I've got a drawer full of various HSS tools both ground by me and inherited. There are so many different sizes of O-ring grooves that more often than not I have to grind one because none of the half dozen or so groove cutters I've already ground are the right size. I can't imagine buying a new carbide tool every time every time I needed to set an O-ring. Even if I didn't mind spending the money (which I do) the wait for shipping in the middle of a project would annoy the crap out of me. (and I can't find toilet paper)


----------



## macardoso (Apr 9, 2020)

ErichKeane said:


> This thread has (re)taught me how expensive being a carbide shop is!  $125 for an insert that I'll probably overfeed and destroy the first time I use it, then only use for 1 hole is crazy.  I'll stick to grinding and burning HSS thank you very much!



I should have been more clear.
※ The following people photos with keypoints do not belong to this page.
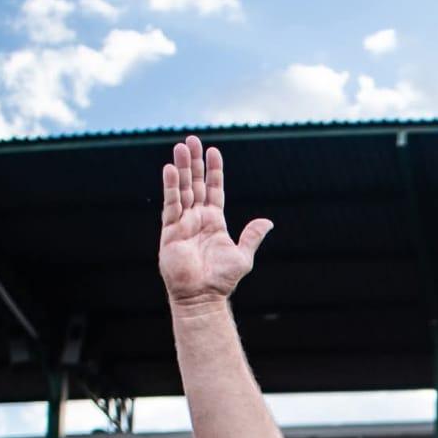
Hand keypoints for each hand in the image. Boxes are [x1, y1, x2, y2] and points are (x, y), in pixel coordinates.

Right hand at [159, 135, 273, 305]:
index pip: (213, 190)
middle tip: (191, 140)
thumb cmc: (222, 281)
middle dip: (193, 162)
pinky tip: (170, 170)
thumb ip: (252, 236)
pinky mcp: (170, 232)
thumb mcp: (242, 256)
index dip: (213, 171)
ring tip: (180, 147)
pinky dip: (170, 187)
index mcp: (214, 222)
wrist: (202, 297)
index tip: (214, 151)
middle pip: (195, 184)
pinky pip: (170, 205)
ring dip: (181, 168)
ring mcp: (182, 223)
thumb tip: (267, 221)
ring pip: (181, 190)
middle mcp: (197, 219)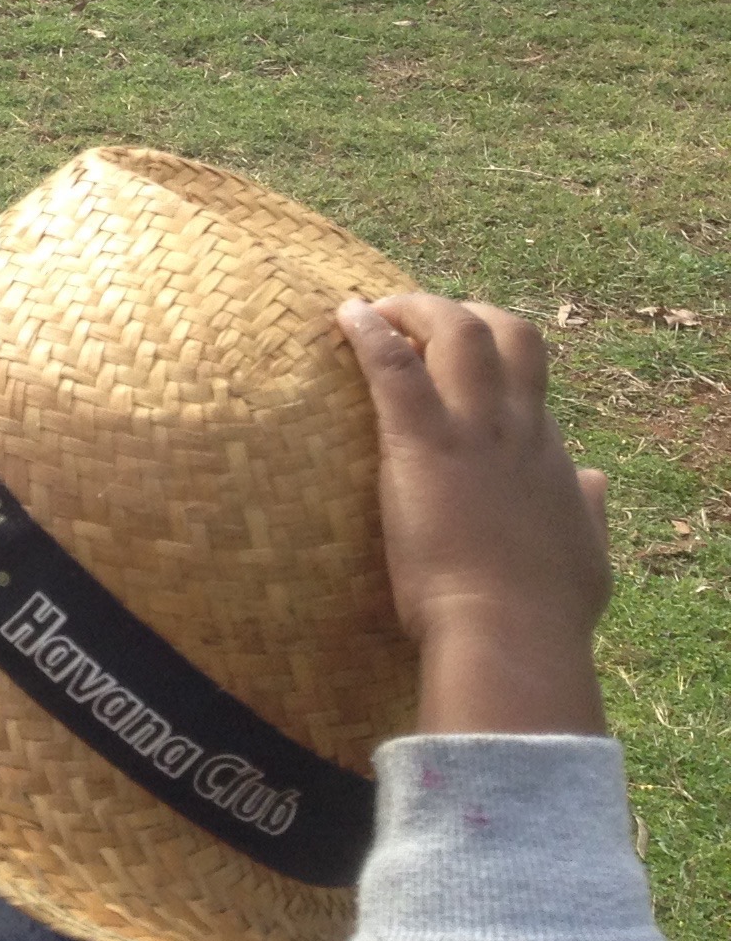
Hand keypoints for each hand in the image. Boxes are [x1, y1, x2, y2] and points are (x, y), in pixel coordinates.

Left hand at [340, 293, 610, 736]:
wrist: (507, 632)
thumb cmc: (542, 609)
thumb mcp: (588, 554)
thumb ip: (590, 512)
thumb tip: (595, 481)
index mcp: (549, 453)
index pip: (525, 383)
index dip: (489, 364)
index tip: (450, 364)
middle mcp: (519, 428)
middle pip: (507, 333)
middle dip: (462, 312)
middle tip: (415, 319)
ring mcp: (475, 430)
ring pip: (458, 331)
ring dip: (415, 308)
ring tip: (375, 309)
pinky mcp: (424, 442)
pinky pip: (395, 365)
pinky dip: (370, 332)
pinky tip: (346, 314)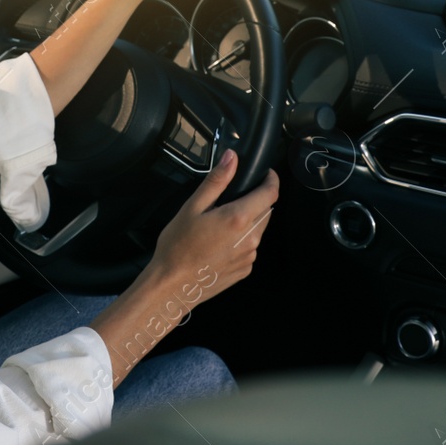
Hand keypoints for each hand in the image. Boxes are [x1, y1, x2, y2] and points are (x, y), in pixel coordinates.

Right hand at [147, 149, 279, 307]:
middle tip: (232, 200)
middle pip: (266, 211)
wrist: (172, 286)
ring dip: (249, 222)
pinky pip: (250, 248)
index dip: (272, 180)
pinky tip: (219, 243)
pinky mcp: (244, 270)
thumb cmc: (177, 246)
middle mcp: (250, 239)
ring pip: (258, 230)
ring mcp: (249, 256)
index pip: (270, 193)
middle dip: (257, 201)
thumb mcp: (192, 207)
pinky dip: (241, 241)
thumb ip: (216, 181)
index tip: (267, 174)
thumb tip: (232, 158)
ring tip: (220, 225)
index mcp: (238, 219)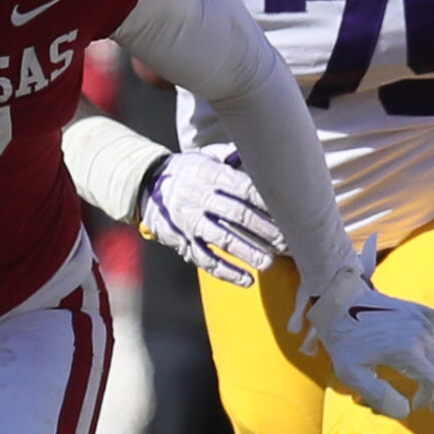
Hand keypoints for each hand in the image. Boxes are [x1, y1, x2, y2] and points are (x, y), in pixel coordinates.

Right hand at [137, 153, 286, 285]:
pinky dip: (227, 272)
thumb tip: (262, 152)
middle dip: (265, 229)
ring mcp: (190, 222)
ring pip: (223, 239)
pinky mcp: (183, 241)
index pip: (243, 187)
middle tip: (287, 242)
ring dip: (248, 252)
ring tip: (269, 263)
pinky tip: (247, 280)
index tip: (289, 212)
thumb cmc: (186, 170)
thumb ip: (230, 157)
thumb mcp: (204, 156)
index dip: (266, 202)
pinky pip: (206, 260)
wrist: (144, 185)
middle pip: (238, 214)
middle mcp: (199, 197)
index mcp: (208, 174)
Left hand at [293, 260, 433, 419]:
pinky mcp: (425, 311)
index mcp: (406, 350)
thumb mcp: (352, 374)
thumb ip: (379, 396)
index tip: (416, 405)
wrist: (341, 304)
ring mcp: (426, 320)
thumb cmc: (345, 341)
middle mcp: (422, 333)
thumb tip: (405, 411)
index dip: (430, 398)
The boring bar and clamping hardware would probably be $100. The inserts are around $15 each. Really nice quality tools. I've used their grooving line since changing inserts repeats the tip position and length within a tenth or two. Very impressive.
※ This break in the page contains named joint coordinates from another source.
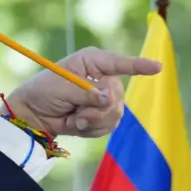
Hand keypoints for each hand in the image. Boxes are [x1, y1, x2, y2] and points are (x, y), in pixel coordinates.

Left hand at [4, 48, 162, 137]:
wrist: (33, 115)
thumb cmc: (43, 92)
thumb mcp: (62, 87)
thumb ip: (86, 92)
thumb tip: (109, 99)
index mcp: (93, 61)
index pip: (119, 62)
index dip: (139, 65)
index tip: (157, 67)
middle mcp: (102, 77)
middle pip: (118, 95)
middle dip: (98, 109)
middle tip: (79, 113)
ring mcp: (104, 97)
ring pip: (116, 113)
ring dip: (93, 120)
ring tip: (75, 118)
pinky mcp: (103, 115)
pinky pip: (109, 125)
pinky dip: (92, 129)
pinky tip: (77, 124)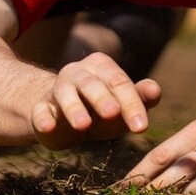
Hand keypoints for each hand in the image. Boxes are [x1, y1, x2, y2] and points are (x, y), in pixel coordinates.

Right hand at [29, 52, 160, 148]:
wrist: (64, 122)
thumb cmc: (101, 112)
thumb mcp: (122, 107)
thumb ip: (140, 98)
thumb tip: (155, 90)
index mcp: (102, 67)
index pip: (120, 83)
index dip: (132, 104)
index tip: (141, 127)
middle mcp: (78, 72)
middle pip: (92, 84)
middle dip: (103, 99)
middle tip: (113, 113)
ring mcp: (57, 89)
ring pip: (65, 94)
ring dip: (74, 108)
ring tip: (83, 125)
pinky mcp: (40, 108)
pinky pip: (40, 111)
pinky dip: (43, 118)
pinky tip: (48, 127)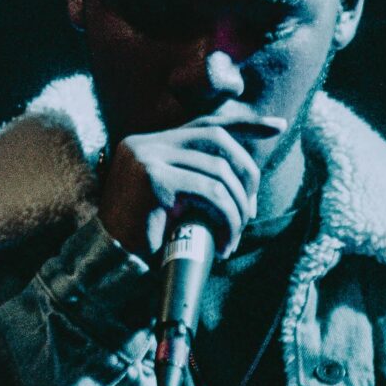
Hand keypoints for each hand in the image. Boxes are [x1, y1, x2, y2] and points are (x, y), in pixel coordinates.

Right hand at [98, 108, 285, 259]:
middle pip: (218, 139)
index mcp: (151, 143)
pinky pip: (209, 191)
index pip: (206, 122)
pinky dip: (226, 217)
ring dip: (236, 208)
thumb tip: (244, 181)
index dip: (246, 123)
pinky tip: (225, 242)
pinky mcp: (153, 178)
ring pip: (218, 170)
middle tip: (249, 213)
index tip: (278, 126)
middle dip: (246, 174)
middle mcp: (147, 142)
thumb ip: (194, 180)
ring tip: (234, 237)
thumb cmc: (142, 237)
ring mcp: (148, 156)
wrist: (106, 262)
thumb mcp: (171, 201)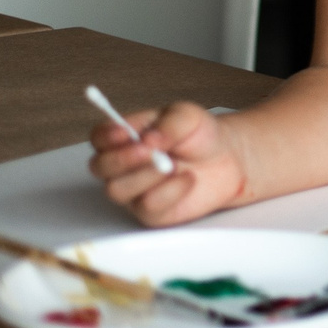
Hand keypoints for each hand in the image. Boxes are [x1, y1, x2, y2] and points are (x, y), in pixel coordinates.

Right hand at [88, 101, 245, 226]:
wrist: (228, 159)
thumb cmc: (199, 135)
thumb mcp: (189, 116)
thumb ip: (169, 123)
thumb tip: (149, 138)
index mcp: (125, 137)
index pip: (100, 137)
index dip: (106, 136)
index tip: (125, 133)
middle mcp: (122, 166)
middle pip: (100, 167)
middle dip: (122, 159)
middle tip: (149, 151)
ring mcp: (133, 190)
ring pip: (117, 190)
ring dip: (146, 176)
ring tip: (173, 164)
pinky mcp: (150, 210)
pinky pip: (147, 206)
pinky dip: (170, 191)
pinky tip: (188, 179)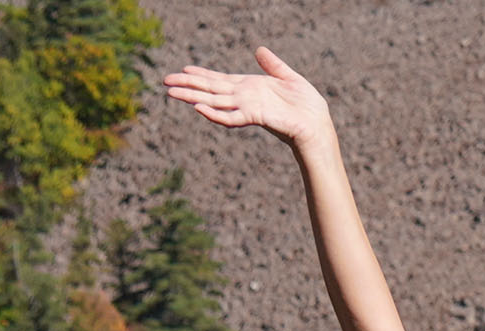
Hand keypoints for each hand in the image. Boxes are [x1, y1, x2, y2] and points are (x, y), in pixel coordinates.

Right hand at [163, 48, 337, 151]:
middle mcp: (245, 97)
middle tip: (165, 81)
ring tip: (172, 93)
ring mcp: (248, 107)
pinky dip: (215, 113)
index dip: (202, 74)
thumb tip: (259, 50)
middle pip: (211, 89)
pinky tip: (199, 108)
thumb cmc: (308, 106)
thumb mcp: (290, 78)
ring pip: (214, 101)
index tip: (184, 69)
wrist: (319, 125)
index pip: (221, 80)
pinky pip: (231, 116)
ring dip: (193, 97)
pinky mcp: (255, 116)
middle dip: (188, 85)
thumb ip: (273, 65)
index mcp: (251, 87)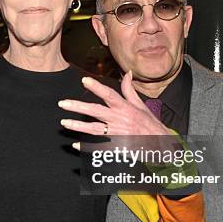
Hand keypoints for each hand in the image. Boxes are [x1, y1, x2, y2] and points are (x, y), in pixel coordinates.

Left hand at [58, 71, 172, 140]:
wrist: (159, 143)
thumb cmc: (148, 122)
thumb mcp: (140, 105)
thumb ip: (129, 90)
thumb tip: (127, 73)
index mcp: (124, 107)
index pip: (109, 94)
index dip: (96, 87)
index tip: (84, 80)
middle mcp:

I purchased these tools for a paid CNC job where not needing to worry about offsets or grinding tools in the middle off the job was valuable to me.


----------



## srfallsallot (May 18, 2020)

If your assembly creates an issue with the o-ring staying in place consider a 1/2 dovetail groove


----------



## Grasshopper (May 18, 2020)

I ended up cutting a square groove the same dimension as the factory groove, 2mm wide x 1mm deep. The guy sold out in one day and sent me 20 more to turn today. If he only knew how inexperienced I am he'd pay a real machinist to do this. LOL. He is a friend so I thought I'd help him supplement his SS check. Beside, it's fun and I need all the experience I can get.


----------



## Jimsehr (Jul 6, 2021)

epanzella said:


> I've got a drawer full of various HSS tools both ground by me and inherited. There are so many different sizes of O-ring grooves that more often than not I have to grind one because none of the half dozen or so groove cutters I've already ground are the right size. I can't imagine buying a new carbide tool every time every time I needed to set an O-ring. Even if I didn't mind spending the money (which I do) the wait for shipping in the middle of a project would annoy the crap out of me. (and I can't find toilet paper)


I have often used a narrow tool to cut a wider groove. Easy to use a .100 wide tool to cut a .200 wide groove. 
Jim Sehr


----------